• **Quoted text**
——
Thanks a lot, Diego, for letting me post your recipe and your fantastic photos!

Thursday, 23 February 2012

Preserving the cultural heritage: a visit to the Zuiderzeemuseum

A sea that was no longer a sea. Water that became land.

It happened in 1932. With the inauguration of the barrier dam or Afsluitdijk that year, the Zuiderzee (Southern Sea, in Dutch) was finally cut off from the North Sea and as of that moment, it ceased to be a zee (sea, in Dutch) and became a meer (lake, in Dutch); the Ijsselmeer was born.

The Ijsselmeer, former Zuiderzee, seen from Enkhuizen.
Arriving at the outdoor part of the Zuiderzee Museum by boat.
When the Zuiderzee became the Ijsselmeer, many people were afraid that the culture and lifestyle of the region would be changed and lost forever. For this reason, immediately after the barrier dam was finished, plans were drawn for the creation of a living museum village that would preserve the cultural heritage of the Zuiderzee area.
After a lot of planning and hard work, the Zuiderzee museum became a reality in 1948.

In the beginning, only the indoor section of the museum was open to the public. The outdoor section -an ambitious project to recreate a typical Zuiderzze community with a fishing village, a city canal with its typical houses, shops and important buildings; a polder, and a harbour- took many years to complete and it finally opened in 1983.
——
• **Problems and tasks**
1: In the text about the Zuiderzee Museum, repeat word for word the stretch from "Preserving the cultural" through "seen from Enkhuizen.".
2: According to the text about the Zuiderzee Museum, in what year did the museum's outdoor section finally open?

• **Data extract**
——
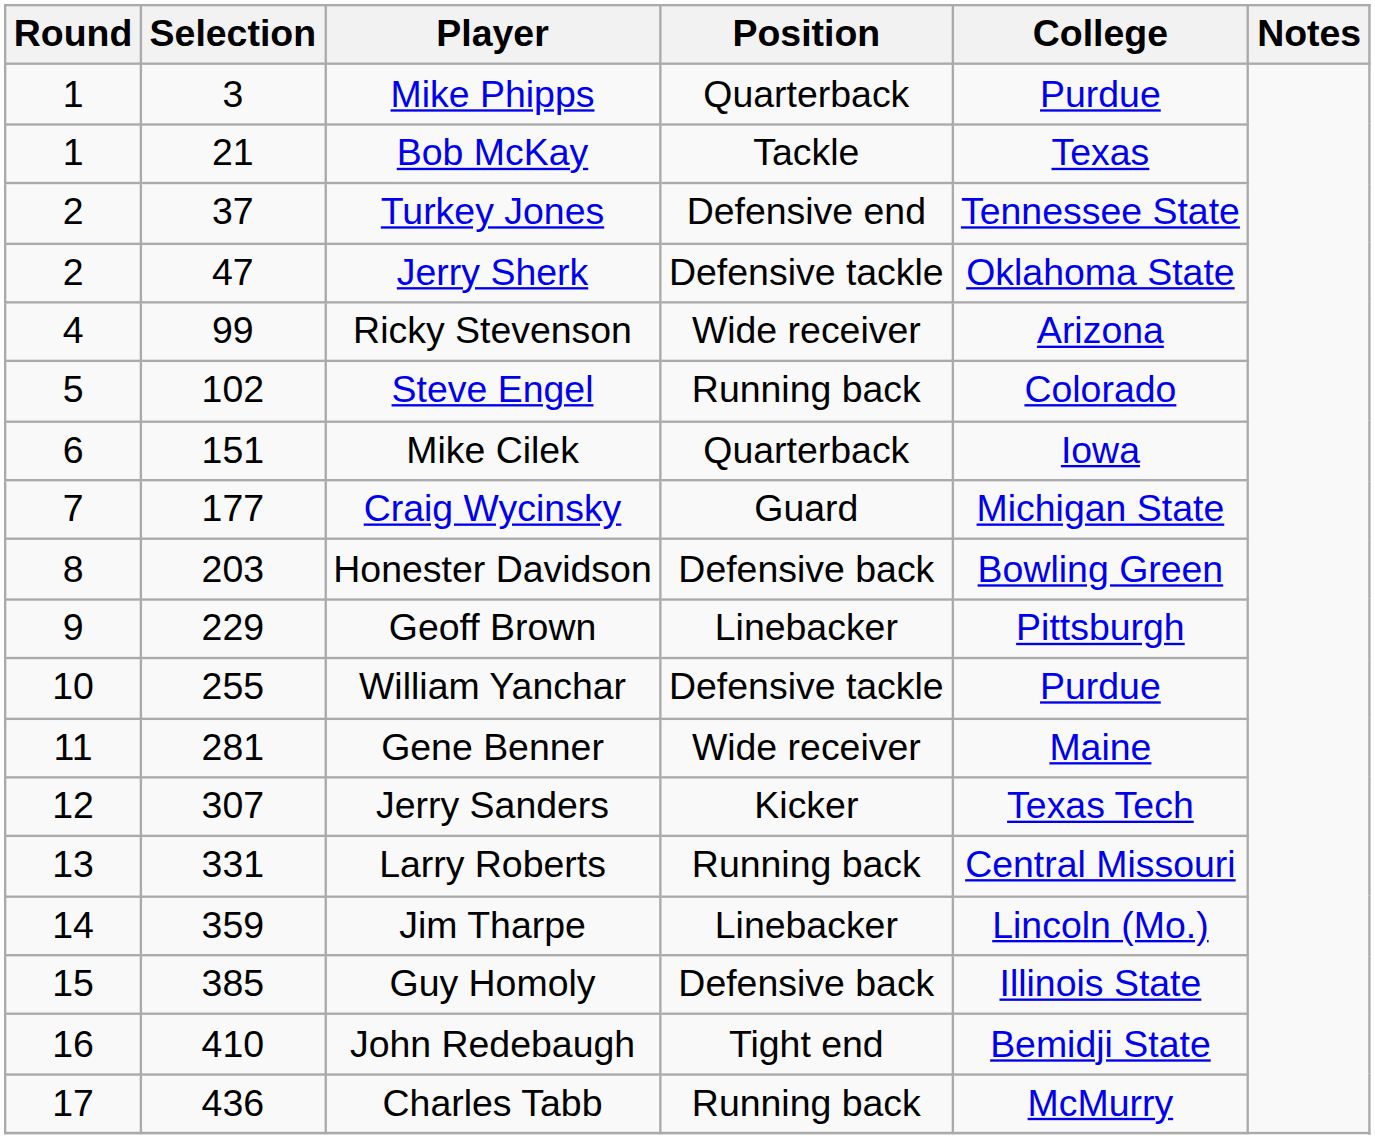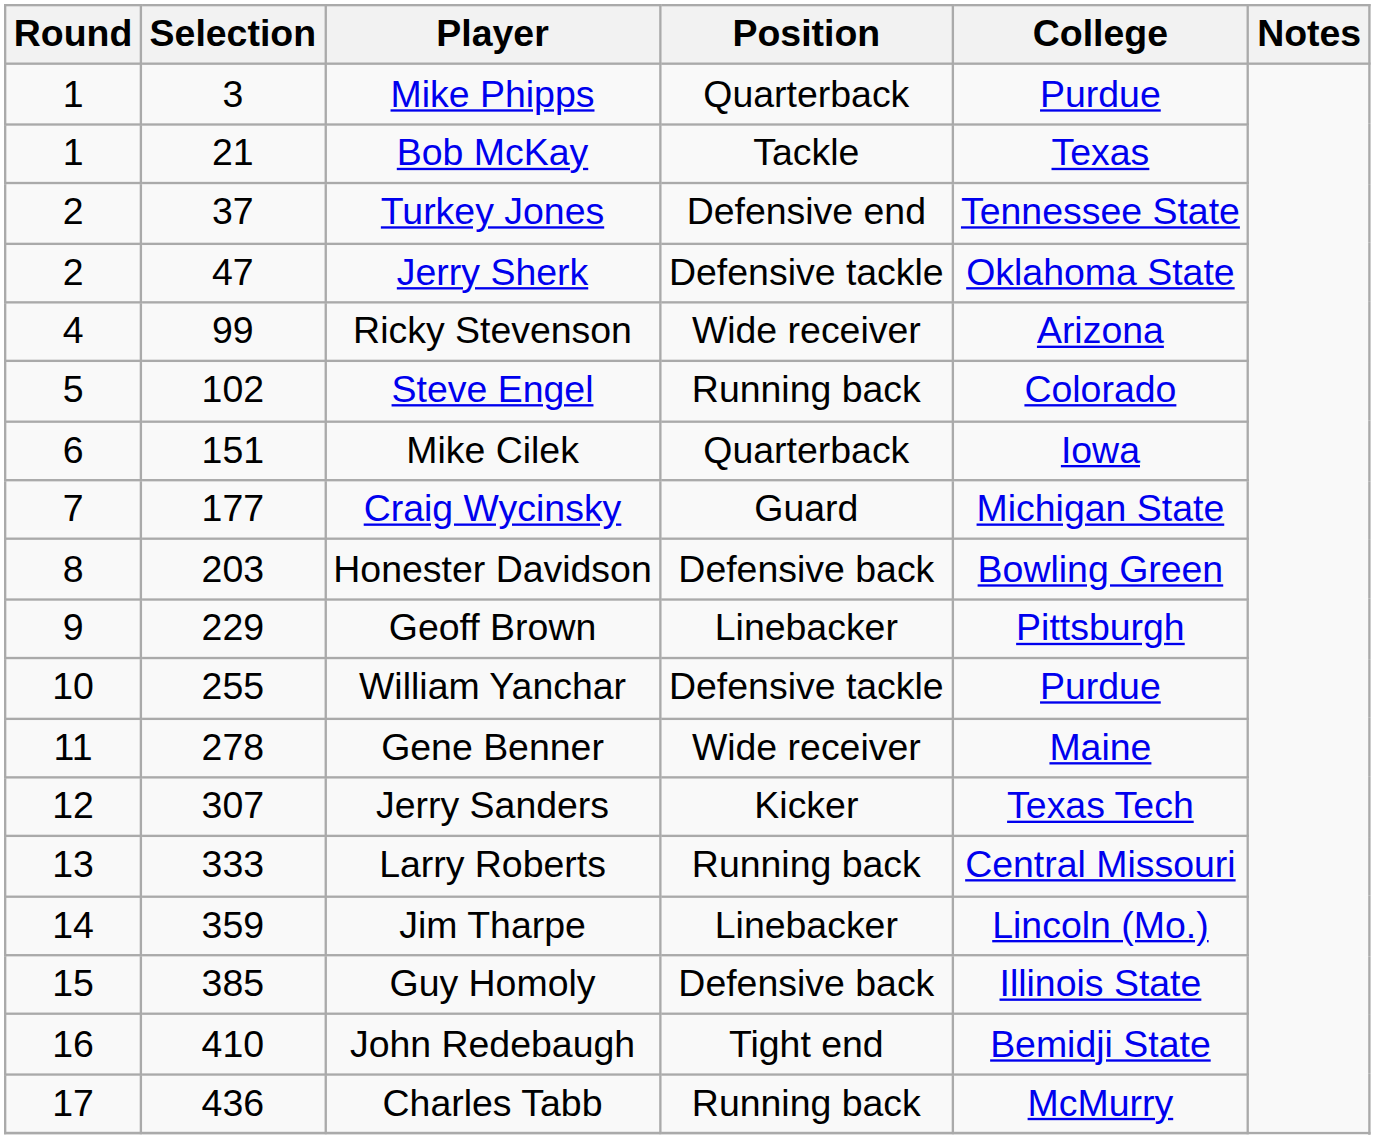Gene Benner | Selection: 281 -> 278
Larry Roberts | Selection: 331 -> 333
——
• **Solution list**
1:
Preserving the cultural heritage: a visit to the Zuiderzeemuseum

A sea that was no longer a sea. Water that became land.

It happened in 1932. With the inauguration of the barrier dam or Afsluitdijk that year, the Zuiderzee (Southern Sea, in Dutch) was finally cut off from the North Sea and as of that moment, it ceased to be a zee (sea, in Dutch) and became a meer (lake, in Dutch); the Ijsselmeer was born.

The Ijsselmeer, former Zuiderzee, seen from Enkhuizen.

2: It opened in 1983.